Major Pharmaceutical Player Cencora Reports Data Breach

A leading entity in the pharmaceutical distribution sector, Cencora, has announced a significant security breach within their corporate IT infrastructure. The company, which was known as AmerisourceBergen before rebranding, is a pivotal player in the healthcare industry. 

It reported a revenue of more than $262 billion in the fiscal year 2023 and offers a range of services from drug distribution to comprehensive solutions catering to pharmacies, healthcare practices, and veterinary services.

Disclosure of the Cyberattack

The breach was formally acknowledged in a filing with the Securities and Exchange Commission (SEC), where Cencora detailed the cyberattack’s implications. 

The company’s statement in the Form 8-K filing highlighted the gravity of the situation: “On February 21, 2024, Cencora, Inc. (the ‘Company’), learned that data from its information systems had been exfiltrated, some of which may contain personal information.”

Response and Investigation

After discovering the incident, Cencora took swift action to contain the breach and initiated a comprehensive investigation. The company is collaborating closely with law enforcement agencies, external cybersecurity experts, and legal advisors to delve into the incident’s specifics and mitigate any potential fallout.

Despite the immediate containment measures, Cencora has yet to ascertain the full extent of the breach’s impact on their financial stability and operational continuity. The company is diligent in its efforts to understand the ramifications and is committed to maintaining transparency with all stakeholders.

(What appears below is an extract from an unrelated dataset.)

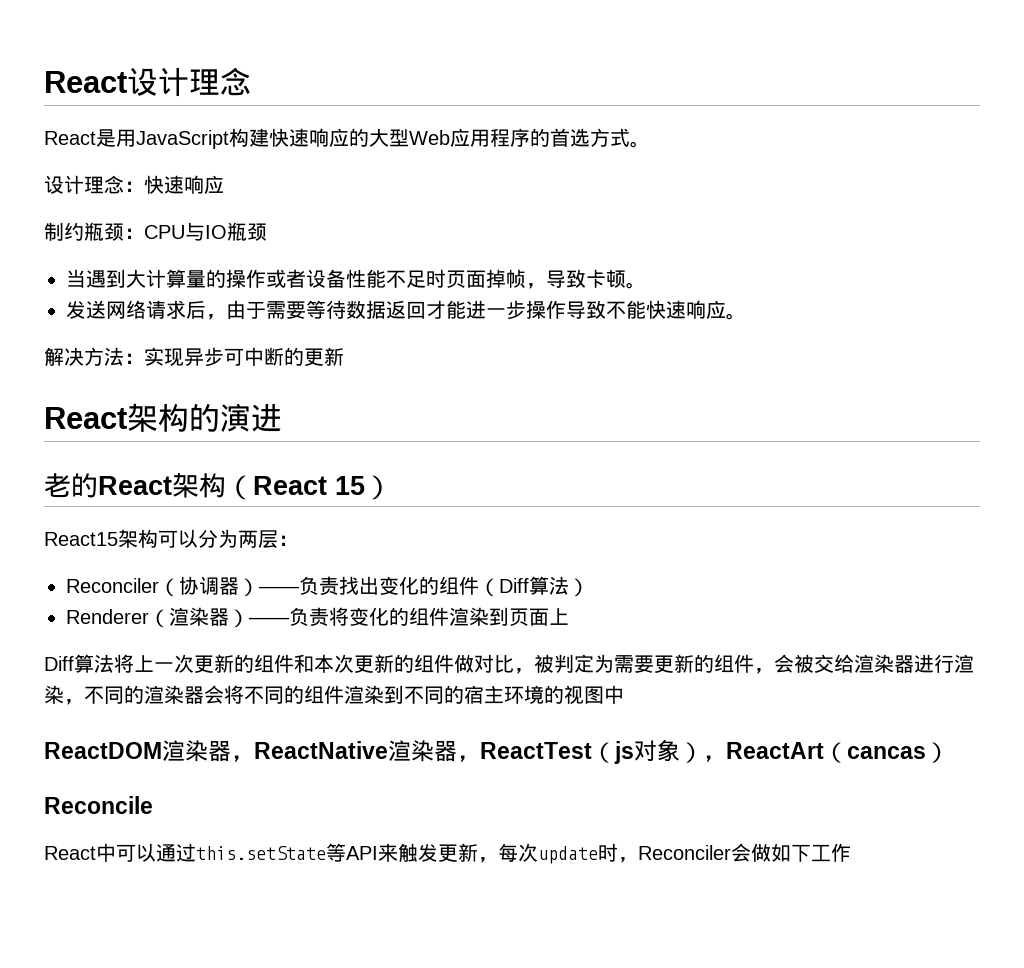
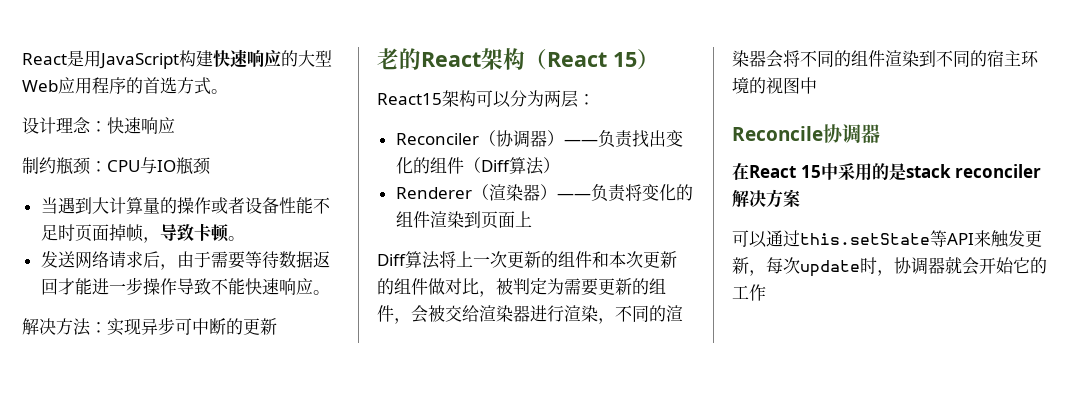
[44,67,251,97] [44,131,96,145] React设计理念 // React -> [22,53,67,65] React
[44,403,282,432] // React架构的演进 -> (277, 326) none
[44,739,949,764] [44,796,153,814] [44,843,116,862] ReactDOM渲染器，ReactNative渲染器，ReactTest（js对象），ReactArt（cancas） // Reconcile // React中 -> [732,124,880,143] [732,162,1042,181] [732,189,800,208] Reconcile协调器 // 在React 15中采用的是stack reconciler解决方案 //
[638,843,811,862] Reconciler会做如下 -> [894,256,1047,275] 协调器就会开始它的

Clarification Regarding Unrelated Cyber Incidents

Cencora has made it clear that this cybersecurity incident is not related to the ransomware attack on Optum Change Healthcare, which has caused significant disruptions in pharmaceutical billing systems.

The company stated, “We have no reason to believe there is a connection between the incident at Change and the unauthorized activity at Cencora,” reinforcing that the two events are separate and unrelated.

Ongoing Concerns and Previous Incidents

The identity of the perpetrators behind this cyberattack remains unknown, and no ransomware groups have come forward to claim responsibility. 

However, a ransomware group named Lorenz had previously claimed to attack the company in February 2023, targeting the Animal Health division while Cencora was still operating under the AmerisourceBergen name.

Final Word

As Cencora works diligently to investigate and address this breach, the incident serves as a stark reminder of the importance of robust cybersecurity measures and the need for constant vigilance in protecting sensitive data.